Quasiconcavity of incomplete gaussian integral From visual experiments , it appears that the set
$$
S_r = \left\{ (x,y) \text{ s.t. } \int_x^y e^{-t^2} dt \geq r \right\}
$$
is convex for $r \geq 0$. Or equivalently, the function
$$
f(x,y) = \int_x^y e^{-t^2} dt = \frac{\sqrt{\pi}}{2}(\operatorname{erf}(y) - \operatorname{erf}(x))
$$
is quasiconcave over the domain $y \geq x$. Is this true? If so, how might one prove this? 

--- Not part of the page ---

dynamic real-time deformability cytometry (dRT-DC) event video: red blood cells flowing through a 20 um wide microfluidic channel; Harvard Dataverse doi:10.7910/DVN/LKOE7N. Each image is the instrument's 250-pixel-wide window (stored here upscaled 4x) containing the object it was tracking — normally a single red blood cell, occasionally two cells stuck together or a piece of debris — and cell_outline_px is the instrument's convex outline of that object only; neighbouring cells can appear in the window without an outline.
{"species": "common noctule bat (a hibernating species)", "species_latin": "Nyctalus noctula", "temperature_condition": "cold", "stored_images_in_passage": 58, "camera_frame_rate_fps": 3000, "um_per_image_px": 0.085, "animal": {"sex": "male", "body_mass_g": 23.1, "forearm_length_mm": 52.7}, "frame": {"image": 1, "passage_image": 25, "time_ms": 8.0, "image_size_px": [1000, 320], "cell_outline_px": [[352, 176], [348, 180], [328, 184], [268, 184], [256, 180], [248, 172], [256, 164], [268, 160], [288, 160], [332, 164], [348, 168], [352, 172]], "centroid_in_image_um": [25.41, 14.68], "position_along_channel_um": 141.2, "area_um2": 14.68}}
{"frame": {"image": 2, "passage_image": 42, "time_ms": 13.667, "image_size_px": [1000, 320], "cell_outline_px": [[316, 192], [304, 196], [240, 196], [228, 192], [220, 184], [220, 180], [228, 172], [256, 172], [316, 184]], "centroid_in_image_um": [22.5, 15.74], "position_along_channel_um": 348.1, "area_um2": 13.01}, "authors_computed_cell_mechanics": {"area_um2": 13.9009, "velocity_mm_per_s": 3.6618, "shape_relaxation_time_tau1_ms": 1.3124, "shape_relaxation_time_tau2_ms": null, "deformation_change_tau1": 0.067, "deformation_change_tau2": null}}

 A: The unimaginative approach is to compute the curvature of level sets of $f$. The formula looks a bit complicated, but since we only care about the sign, the positive denominator can be ignored. Also, $f_{xy}=0$ for this function, leaving us with 
$$
-(f_{xx}f_y^2 + f_{yy}f_x^2) = 2e^{-2x^2-2y^2}(ye^{y^2}-xe^{x^2}) > 0 
$$
(The positive sign means the center of curvature is in the direction of the gradient of $f$.) 
One can modify the above argument to avoid talking about curvature. The  vector $\vec v=(-f_y,f_x)$ determines the direction of tangent line to level curves $f=c$. We want the function to be less than $c$ on this line, at least near the point of tangency -- this will mean that the upper level set is convex. To this end, we need the directional second-order derivative, which is obtained by plugging $\vec v$ into the Hessian of $f$. The Hessian being diagonal, we get
$$\begin{pmatrix} -f_{y} & f_{x}\end{pmatrix}
 \begin{pmatrix} f_{xx} & 0 \\ 0 & f_{yy}\end{pmatrix}\begin{pmatrix} -f_{y} \\ f_{x}\end{pmatrix} = f_{xx}f_y^2 + f_{yy}f_x^2<0
$$
confirming that $f<c$ on the tangent line near the point of tangency.
A: To answer my own question, it looks like another approach is to look at
$$
\log f(x,y)
$$
which it doesn't seem too difficult to prove is concave. This implies that the upper level sets of $ f(x,y) $ are convex.